* **Consegna 1**
Secondo il testo in esame, in quale città il governo cinese voleva che Elon Musk aprisse una fabbrica Tesla?
* **Consegna 2**
Riporta parola per parola il passo del testo in esame che si apre con le parole contenenti "Il mix unico" e si chiude con "superiori rispetto all’Occidente.".

Esistono già ben 4.300 imprese cinesi attive nel settore dell’AI. E’ un numero inferiore solo alle americane. La Repubblica Popolare è ancora in ritardo nelle innovazioni più sofisticate e nella ricerca pura. Ma la sua forza sta nella velocità con cui passa alle applicazioni pratiche dell’AI. È appunto lo stesso copione che Pechino ha seguito con successo in molti altri campi. Già in passato in molti settori industriali la Cina ha iniziato da parassita, rubando letteralmente le scoperte altrui, ma dimostrando un’eccezionale concretezza e flessibilità nel trasformare le innovazioni altrui in prodotti. Un esempio fra tanti è l’auto elettrica. Il governo cinese fece ponti d’oro a Elon Musk perché aprisse una fabbrica Tesla a Shanghai. All’inizio le Tesla che sfrecciavano per le vie di Pechino e Shanghai sembravano oggetti di fantascienza. Ora le marche cinesi hanno banalizzato quella tecnologia e la producono a prezzi inferiori. Su scala di massa.
Il mix unico che Xi Jinping offre nella corsa alla leadership mondiale nell’AI è fatto di tre ingredienti. Primo: il governo incoraggia la concorrenza più sfrenata fra aziende private, come si vede dalla fioritura di quei 4.300 soggetti già attivi. Secondo, c’è anche un forte sostegno statale all’innovazione nell’AI. Terzo: ci sono pochissime tutele sia ai diritti dei lavoratori sia alla privacy dei consumatori, anche questo è un segno più per chi opera nell’AI, significa avere dei margini di libertà superiori rispetto all’Occidente.

* **Materiale fornito**
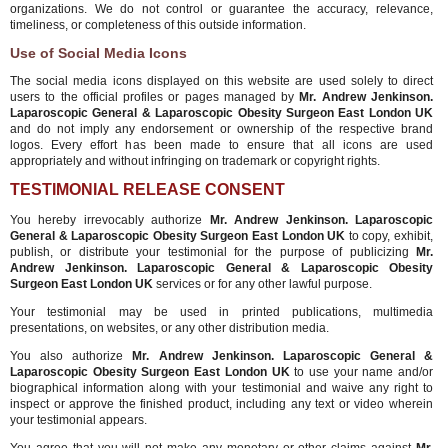
organizations. We do not control or guarantee the accuracy, relevance,
timeliness, or completeness of this outside information.
Use of Social Media Icons
The social media icons displayed on this website are used solely to direct
users to the official profiles or pages managed by
Mr. Andrew Jenkinson.
Laparoscopic General & Laparoscopic Obesity Surgeon East London UK
and do not imply any endorsement or ownership of the respective brand
logos. Every effort has been made to ensure that all icons are used
appropriately and without infringing on trademark or copyright rights.
TESTIMONIAL RELEASE CONSENT
You hereby irrevocably authorize
Mr. Andrew Jenkinson. Laparoscopic
General & Laparoscopic Obesity Surgeon East London UK
to copy, exhibit,
publish, or distribute your testimonial for the purpose of publicizing
Mr.
Andrew Jenkinson. Laparoscopic General & Laparoscopic Obesity
Surgeon East London UK
services or for any other lawful purpose.
Your testimonial may be used in printed publications, multimedia
presentations, on websites, or any other distribution media.
You also authorize
Mr. Andrew Jenkinson. Laparoscopic General &
Laparoscopic Obesity Surgeon East London UK
to use your name and/or
biographical information along with your testimonial and waive any right to
inspect or approve the finished product, including any text or video wherein
your testimonial appears.
You agree that you will not make any monetary or other claims against
Mr.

* **Risposta 1**
A Shanghai.

* **Risposta 2**
Il mix unico che Xi Jinping offre nella corsa alla leadership mondiale nell’AI è fatto di tre ingredienti. Primo: il governo incoraggia la concorrenza più sfrenata fra aziende private, come si vede dalla fioritura di quei 4.300 soggetti già attivi. Secondo, c’è anche un forte sostegno statale all’innovazione nell’AI. Terzo: ci sono pochissime tutele sia ai diritti dei lavoratori sia alla privacy dei consumatori, anche questo è un segno più per chi opera nell’AI, significa avere dei margini di libertà superiori rispetto all’Occidente.